Different anatomical origins of urgency have been proposed with historically two hypotheses, the myogenic (urgency initiated from the detrusor muscle) and the neurogenic (urgency initiated from the central nervous system (CNS)). The increasing evidence regarding the role of urothelium/suburothelium and bladder afferent signaling has given birth to a third “urotheliogenic” hypothesis (urgency initiated from the urothelium/suburothelium). Despite less clearly established, a fourth anatomical generator of urgency, the urethra, has been patently evidenced with a noticeable refinement of its understanding and possible implication over the past decades (“urethrogenic” hypothesis). Finally, growing interest regarding underactive bladder and detrusor overactivity may be argued for a fifth mixed anatomical mechanism, from both a detrusor muscle and urothelium/suburothelium dysfunctions, as underactive bladder symptoms commonly overlap those of OAB (“urothelio-myogenic” hypothesis).
Several pathophysiological co-factors have been implied as possible important determinants in OAB pathogenesis. Increasing evidence over the past few years has shown that metabolic syndrome, affective disorders, central sensitization, sex hormones deficiency, urinary microbiota, gastrointestinal functional disorders, subclinical autonomic nervous system dysfunction, may favor OAB and that OAB could have its own specific pathophysiology in all of these frameworks.
A “Prism” spectrum approach could help identify these various OAB pathophysiological features using thorough clinical examination, urodynamics and likely several additional testings in the near future such as urinary markers, functional brain imaging, autonomic nervous system testings, quantitative sensory testings, serum assessments of corticotropin-releasing factor, testosterone,….

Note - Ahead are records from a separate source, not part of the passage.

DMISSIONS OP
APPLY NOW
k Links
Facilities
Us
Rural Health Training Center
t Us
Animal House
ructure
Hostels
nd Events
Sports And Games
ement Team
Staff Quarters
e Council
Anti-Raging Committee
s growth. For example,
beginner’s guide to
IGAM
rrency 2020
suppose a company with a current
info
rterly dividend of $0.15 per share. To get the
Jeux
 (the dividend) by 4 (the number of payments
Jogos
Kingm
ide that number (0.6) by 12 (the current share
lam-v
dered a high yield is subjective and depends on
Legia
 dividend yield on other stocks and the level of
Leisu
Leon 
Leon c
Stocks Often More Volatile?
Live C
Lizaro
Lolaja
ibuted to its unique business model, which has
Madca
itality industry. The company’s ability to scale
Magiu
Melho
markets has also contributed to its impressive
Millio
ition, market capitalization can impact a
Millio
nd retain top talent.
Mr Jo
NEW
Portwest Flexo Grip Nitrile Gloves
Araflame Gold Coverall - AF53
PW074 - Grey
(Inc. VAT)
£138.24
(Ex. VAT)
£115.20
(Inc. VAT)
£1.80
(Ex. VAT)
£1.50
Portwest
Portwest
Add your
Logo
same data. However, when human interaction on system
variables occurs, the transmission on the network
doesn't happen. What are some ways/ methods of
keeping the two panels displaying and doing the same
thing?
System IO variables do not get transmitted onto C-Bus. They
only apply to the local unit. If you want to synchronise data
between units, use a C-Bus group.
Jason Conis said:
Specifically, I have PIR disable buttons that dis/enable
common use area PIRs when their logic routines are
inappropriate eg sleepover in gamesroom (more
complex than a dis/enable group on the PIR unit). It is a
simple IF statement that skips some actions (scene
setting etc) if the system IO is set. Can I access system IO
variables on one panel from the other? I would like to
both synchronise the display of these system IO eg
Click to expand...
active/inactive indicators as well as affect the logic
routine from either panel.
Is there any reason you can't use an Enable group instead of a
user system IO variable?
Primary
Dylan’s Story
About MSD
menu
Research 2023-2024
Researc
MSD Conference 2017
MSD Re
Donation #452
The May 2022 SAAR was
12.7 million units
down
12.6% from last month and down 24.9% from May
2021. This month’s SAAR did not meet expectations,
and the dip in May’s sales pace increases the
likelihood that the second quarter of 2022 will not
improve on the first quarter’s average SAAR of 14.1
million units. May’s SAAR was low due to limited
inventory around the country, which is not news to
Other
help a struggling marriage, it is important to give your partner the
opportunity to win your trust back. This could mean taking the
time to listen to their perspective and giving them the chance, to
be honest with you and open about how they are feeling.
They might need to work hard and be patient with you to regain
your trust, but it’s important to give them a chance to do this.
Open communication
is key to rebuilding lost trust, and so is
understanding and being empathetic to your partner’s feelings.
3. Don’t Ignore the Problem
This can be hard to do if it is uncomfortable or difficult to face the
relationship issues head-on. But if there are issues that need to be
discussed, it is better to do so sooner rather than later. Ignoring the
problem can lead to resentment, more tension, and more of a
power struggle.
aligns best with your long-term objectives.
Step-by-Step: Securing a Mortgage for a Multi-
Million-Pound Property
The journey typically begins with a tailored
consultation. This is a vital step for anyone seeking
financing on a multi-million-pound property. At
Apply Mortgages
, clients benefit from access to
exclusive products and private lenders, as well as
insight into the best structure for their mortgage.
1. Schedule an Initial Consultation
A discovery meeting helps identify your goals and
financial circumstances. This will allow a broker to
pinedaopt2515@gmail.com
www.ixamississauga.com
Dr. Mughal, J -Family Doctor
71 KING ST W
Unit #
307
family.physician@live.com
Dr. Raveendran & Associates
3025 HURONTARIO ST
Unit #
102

There is probably not one “single” idiopathic OAB syndrome but rather numerous non-neurogenic OAB phenotypes based on underlying mechanisms and pathophysiological co-factors/co-morbidities supporting a paradigm shift in OAB towards treatment strategies tailored to individual patient characteristics. However, there seems to be currently a lack of consensual techniques for assessing the relevant pathophysiological features of OAB and future studies are needed in this field.
Likewise, we believe that forthcoming studies should assess the outcomes of the various OAB treatments available nowadays in each different OAB subpopulations because the outcomes of each treatment might rely mostly on disease features and patient’s profiles. Pharmacological companies may be less inclined to promote trials assessing the outcomes of drugs in subgroups of patients because it would divide the potential subsequent market without decreasing studies-related costs.
Hence, it behooves the urological community to promote such studies. Finally, from a public health standpoint, the cost-effectiveness of a tailored vs. a “one-size fits all” treatment approach is still elusive and should be taken into consideration.